La gente vive de manera humilde, sin lujos, pegados a la naturaleza. Son muy religiosos. Lo vimos en la iglesia Colonial de San Blas, una construcción sencilla que me recordó un poco las pequeñas capillas que hay en muchas aldeas gallegas. La tenían pintadita de color blanco por fuera. Muy chula. Nosotros asistimos a un servicio religioso. Se veía que la gente local era muy creyente.
Mi marido se empeñó en hacer turismo salvaje. Enfrente de la iglesia está el parque central de Nicoya. Allí nos fuimos con nuestro guía y con el grupo de amigos que venía de viaje con nosotros.

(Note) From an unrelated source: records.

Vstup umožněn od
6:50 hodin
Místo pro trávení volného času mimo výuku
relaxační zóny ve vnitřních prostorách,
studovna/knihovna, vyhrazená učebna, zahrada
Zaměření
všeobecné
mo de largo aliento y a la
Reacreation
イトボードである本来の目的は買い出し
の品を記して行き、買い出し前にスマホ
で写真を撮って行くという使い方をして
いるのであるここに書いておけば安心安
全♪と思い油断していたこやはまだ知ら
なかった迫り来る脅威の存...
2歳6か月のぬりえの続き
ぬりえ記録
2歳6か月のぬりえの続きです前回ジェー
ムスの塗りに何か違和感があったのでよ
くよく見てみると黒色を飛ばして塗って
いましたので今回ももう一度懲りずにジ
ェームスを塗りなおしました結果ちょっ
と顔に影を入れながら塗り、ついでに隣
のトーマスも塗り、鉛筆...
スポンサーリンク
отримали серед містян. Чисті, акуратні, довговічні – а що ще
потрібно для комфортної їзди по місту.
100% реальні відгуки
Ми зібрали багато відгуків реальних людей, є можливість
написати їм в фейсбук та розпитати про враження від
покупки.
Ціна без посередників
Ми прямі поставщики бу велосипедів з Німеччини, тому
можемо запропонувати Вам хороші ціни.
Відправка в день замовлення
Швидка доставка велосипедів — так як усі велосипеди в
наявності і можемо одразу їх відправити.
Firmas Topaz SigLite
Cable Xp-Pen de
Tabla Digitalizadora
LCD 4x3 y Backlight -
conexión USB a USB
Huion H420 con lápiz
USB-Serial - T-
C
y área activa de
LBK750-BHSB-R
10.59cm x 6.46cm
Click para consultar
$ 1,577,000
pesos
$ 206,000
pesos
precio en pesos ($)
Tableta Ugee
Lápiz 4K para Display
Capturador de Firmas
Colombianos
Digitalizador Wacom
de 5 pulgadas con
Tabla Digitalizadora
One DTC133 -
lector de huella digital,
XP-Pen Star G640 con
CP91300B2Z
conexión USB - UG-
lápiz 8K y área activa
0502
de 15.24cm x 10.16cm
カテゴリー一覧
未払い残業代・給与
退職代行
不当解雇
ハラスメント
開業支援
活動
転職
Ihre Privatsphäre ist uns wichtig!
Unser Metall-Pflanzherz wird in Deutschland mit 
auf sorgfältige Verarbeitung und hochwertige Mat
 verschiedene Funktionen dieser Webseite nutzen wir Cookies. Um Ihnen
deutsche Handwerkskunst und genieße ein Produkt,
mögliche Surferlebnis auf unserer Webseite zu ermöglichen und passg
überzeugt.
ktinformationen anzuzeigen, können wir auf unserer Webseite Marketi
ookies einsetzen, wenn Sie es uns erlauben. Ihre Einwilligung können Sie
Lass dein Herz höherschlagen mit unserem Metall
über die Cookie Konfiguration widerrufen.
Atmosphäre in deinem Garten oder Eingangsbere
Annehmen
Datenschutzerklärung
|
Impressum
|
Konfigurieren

En Nicoya los bosques asilvestrados son lo habitual. Es lo que ves desde esta pequeña ciudad, ciudad por los servicios que da a sus habitantes y a los habitantes de los alrededores. No es tan ciudad por sus edificaciones. No ves edificios de más de dos alturas. Es como un pueblecito. Eso sí, tiene su encanto. Por eso os recomiendo visitarlo.
Mi marido y sus amigos fueron al Parque Nacional Barra Honda a bajar por unas piedras enormes hasta una cueva. Yo no estaba tan loca. Me quedé en Nicoya, en mi hotelito, como una marquesa. No estaba para hacer turismo salvaje. Aproveché para ir de tiendas. Compré unos mangos deliciosos y otra fruta en un mercadillo agrícola que habían montado. También aproveché para llevarme objetos de artesanía. Es lo que siempre compro en mis viajes en el extranjero para mi madre y para mi suegra.